Below are the records; give again exactly the lines that run from the one with "Point to the ceiling." through the last line.

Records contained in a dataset
....

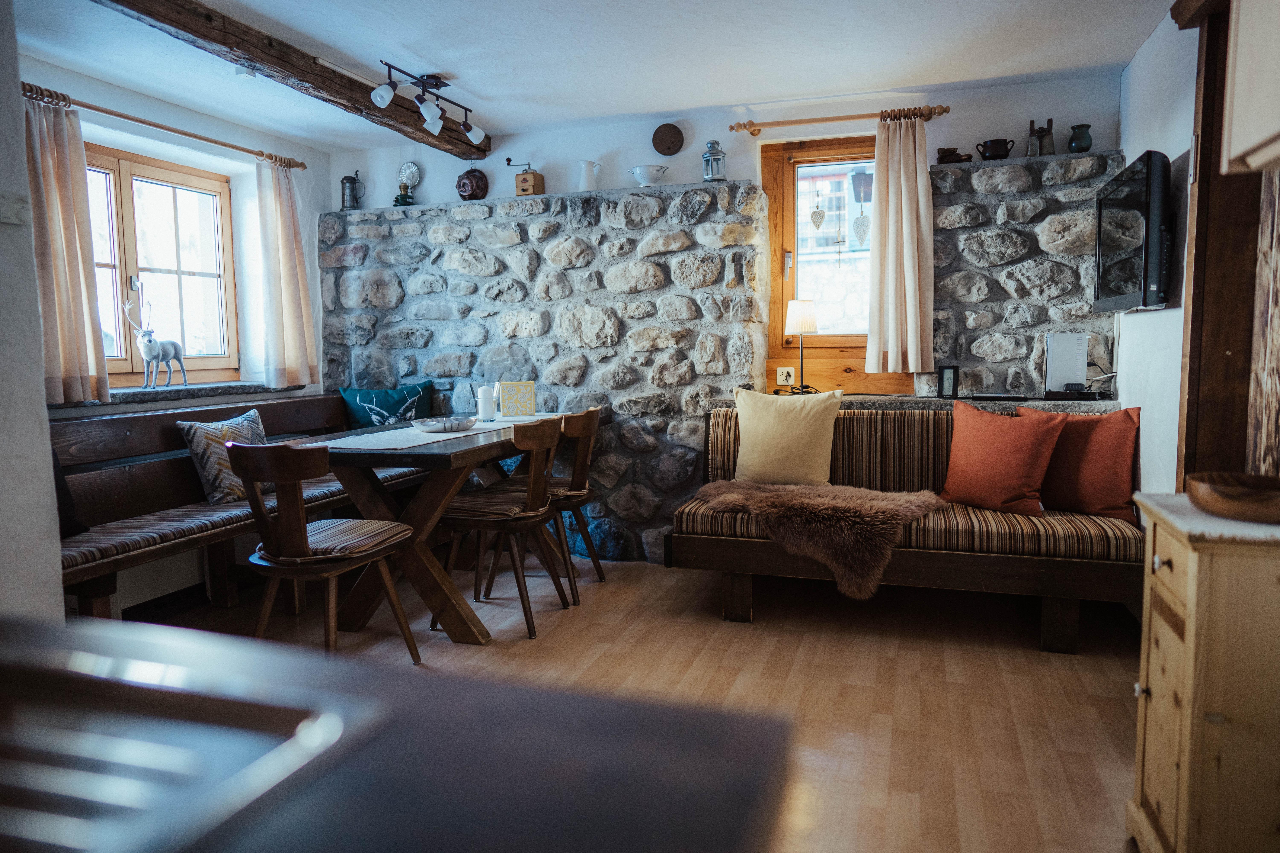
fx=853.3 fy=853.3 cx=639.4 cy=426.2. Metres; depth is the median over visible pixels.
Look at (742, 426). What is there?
yellow pillow
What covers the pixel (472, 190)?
cake mold
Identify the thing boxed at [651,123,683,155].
plate
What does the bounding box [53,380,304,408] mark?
window sill
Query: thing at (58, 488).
dark cushion
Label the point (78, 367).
curtain
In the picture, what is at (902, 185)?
curtain
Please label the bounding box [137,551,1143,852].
floor
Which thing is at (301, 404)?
wooden bench
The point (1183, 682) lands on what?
wooden cabinet
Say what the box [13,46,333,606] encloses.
left wall
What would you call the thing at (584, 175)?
white pitcher
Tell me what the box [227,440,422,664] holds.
wooden chair
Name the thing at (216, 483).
patterned pillow
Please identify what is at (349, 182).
beer stein
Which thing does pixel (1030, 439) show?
red pillow
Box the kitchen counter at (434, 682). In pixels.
[0,612,791,852]
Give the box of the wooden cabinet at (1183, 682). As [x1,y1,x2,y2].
[1126,491,1279,852]
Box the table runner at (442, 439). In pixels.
[309,413,560,449]
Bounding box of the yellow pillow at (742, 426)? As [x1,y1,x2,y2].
[730,386,843,485]
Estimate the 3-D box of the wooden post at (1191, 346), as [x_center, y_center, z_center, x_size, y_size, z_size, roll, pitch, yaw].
[1.793,-0.255,2.433,0.307,2.320,0.665,1,6,18]
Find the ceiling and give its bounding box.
[7,0,1174,151]
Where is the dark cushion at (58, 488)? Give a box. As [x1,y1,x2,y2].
[50,446,88,536]
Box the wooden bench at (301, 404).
[50,393,429,621]
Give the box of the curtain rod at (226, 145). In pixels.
[17,83,305,170]
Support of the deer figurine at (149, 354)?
on the window sill at (161, 396)
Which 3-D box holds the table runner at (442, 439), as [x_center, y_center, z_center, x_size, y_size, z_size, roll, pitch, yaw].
[-0.829,0.008,3.885,0.497,0.005,1.382,1,6,18]
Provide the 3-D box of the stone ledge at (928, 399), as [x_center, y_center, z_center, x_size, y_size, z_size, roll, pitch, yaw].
[1.363,-0.092,4.070,1.767,0.065,0.421,1,6,18]
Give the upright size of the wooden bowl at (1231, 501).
0.066 m
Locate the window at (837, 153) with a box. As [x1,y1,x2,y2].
[761,133,912,393]
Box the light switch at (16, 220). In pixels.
[0,196,31,223]
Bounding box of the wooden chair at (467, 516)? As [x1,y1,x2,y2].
[434,414,567,639]
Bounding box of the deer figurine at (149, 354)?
[122,296,186,388]
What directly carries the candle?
on the table runner at (442, 439)
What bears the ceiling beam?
attached to the ceiling
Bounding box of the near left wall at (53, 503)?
[0,0,64,627]
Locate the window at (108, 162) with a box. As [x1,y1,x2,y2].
[80,142,239,388]
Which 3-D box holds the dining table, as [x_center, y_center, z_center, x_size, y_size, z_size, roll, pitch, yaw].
[-0.830,0.401,3.936,0.868,0.769,1.646,1,6,18]
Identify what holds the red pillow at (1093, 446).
on the sofa
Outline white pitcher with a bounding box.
[574,159,602,191]
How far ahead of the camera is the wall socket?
4.44 m
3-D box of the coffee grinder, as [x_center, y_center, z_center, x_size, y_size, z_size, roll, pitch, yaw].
[-0.644,-1.389,4.802,0.176,0.223,0.142,1,6,18]
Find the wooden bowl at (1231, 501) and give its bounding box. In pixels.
[1187,472,1279,522]
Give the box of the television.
[1090,150,1168,313]
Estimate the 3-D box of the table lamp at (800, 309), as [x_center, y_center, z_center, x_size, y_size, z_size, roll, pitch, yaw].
[0.818,-0.398,4.320,0.190,0.480,0.189,1,6,18]
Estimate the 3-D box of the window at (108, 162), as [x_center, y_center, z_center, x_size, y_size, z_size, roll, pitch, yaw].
[-2.514,-0.759,4.187,0.134,1.177,1.289,1,6,18]
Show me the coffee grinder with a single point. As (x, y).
(524, 190)
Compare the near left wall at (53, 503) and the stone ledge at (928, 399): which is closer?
the near left wall at (53, 503)
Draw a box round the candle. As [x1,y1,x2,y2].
[475,384,496,421]
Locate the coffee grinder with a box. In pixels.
[506,159,545,196]
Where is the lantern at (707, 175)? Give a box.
[700,139,726,181]
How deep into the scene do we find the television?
3.04 m
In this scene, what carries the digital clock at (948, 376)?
on the stone ledge at (928, 399)
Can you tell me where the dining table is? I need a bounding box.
[286,412,594,645]
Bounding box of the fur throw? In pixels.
[688,479,945,601]
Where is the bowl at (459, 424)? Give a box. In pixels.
[412,415,476,432]
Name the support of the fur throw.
on the sofa
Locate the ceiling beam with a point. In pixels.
(351, 80)
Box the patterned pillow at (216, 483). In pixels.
[174,409,270,503]
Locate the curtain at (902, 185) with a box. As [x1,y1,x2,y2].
[865,112,934,373]
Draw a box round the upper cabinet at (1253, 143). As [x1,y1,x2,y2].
[1220,0,1279,174]
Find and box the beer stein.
[339,170,363,208]
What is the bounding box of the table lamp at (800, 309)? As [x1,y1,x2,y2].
[784,300,819,395]
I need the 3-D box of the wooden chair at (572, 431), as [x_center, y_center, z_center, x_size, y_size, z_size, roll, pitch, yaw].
[-0.443,0.340,4.040,0.486,0.853,0.472,1,6,18]
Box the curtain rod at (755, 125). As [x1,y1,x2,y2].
[728,105,950,133]
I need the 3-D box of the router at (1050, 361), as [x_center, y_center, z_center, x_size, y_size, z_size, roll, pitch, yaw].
[1.951,-0.285,3.908,0.180,0.282,0.121,1,6,18]
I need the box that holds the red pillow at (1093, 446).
[1024,405,1141,519]
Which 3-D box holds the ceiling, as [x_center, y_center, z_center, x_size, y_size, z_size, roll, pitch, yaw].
[-0.397,-1.480,2.310,4.606,0.117,5.008,1,6,18]
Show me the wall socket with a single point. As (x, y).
(780, 379)
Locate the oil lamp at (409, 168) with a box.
[394,160,421,205]
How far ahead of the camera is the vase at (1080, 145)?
3.88 m
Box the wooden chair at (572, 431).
[539,405,602,599]
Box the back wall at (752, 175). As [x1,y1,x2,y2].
[318,68,1125,559]
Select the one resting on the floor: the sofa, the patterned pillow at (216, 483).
the sofa
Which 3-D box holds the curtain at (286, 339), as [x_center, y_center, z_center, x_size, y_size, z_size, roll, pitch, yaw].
[-1.970,-0.854,4.778,0.141,1.282,0.410,1,6,18]
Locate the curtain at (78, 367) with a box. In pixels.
[22,91,112,403]
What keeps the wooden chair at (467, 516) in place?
on the floor
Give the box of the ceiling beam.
[96,0,490,160]
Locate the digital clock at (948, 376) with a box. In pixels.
[935,365,958,397]
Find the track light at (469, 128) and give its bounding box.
[371,62,488,144]
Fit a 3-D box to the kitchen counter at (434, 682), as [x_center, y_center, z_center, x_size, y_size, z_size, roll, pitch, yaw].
[-0.658,0.681,0.502,1.402,0.871,0.965,1,6,18]
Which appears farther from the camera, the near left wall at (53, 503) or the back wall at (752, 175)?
the back wall at (752, 175)
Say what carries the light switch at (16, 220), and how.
attached to the near left wall at (53, 503)
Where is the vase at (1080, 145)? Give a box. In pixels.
[1067,123,1093,152]
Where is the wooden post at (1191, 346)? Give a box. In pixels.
[1175,0,1277,486]
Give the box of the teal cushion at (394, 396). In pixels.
[338,381,435,426]
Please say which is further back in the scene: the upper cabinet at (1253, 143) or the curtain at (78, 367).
the curtain at (78, 367)
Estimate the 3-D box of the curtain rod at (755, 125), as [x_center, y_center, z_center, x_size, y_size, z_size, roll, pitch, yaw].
[0.987,-1.516,4.210,1.037,0.057,0.134,1,6,18]
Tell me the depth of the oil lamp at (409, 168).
5.10 m
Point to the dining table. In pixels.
(462, 454)
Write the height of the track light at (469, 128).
0.234 m
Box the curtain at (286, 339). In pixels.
[254,154,318,388]
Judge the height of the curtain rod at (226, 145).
0.060 m
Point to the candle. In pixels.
(487, 409)
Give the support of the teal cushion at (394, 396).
on the wooden bench at (301, 404)
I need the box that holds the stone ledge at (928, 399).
[829,393,1122,413]
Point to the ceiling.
(452, 56)
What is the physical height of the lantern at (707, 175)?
0.232 m
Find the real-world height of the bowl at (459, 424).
0.044 m
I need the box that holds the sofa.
[672,401,1141,651]
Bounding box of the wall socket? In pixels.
[775,365,795,386]
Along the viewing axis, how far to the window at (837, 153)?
4.48 m
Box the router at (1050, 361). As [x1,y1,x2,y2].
[1042,332,1089,395]
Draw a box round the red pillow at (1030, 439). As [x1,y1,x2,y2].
[940,399,1069,512]
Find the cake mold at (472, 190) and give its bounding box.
[455,166,489,200]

....

ANSWER TO THIS PROBLEM:
Point to the ceiling.
(452, 56)
What is the physical height of the lantern at (707, 175)?
0.232 m
Find the real-world height of the bowl at (459, 424).
0.044 m
I need the box that holds the sofa.
[672,401,1141,651]
Bounding box of the wall socket? In pixels.
[775,365,795,386]
Along the viewing axis, how far to the window at (837, 153)?
4.48 m
Box the router at (1050, 361). As [x1,y1,x2,y2].
[1042,332,1089,395]
Draw a box round the red pillow at (1030, 439). As [x1,y1,x2,y2].
[940,399,1069,512]
Find the cake mold at (472, 190) and give its bounding box.
[455,166,489,200]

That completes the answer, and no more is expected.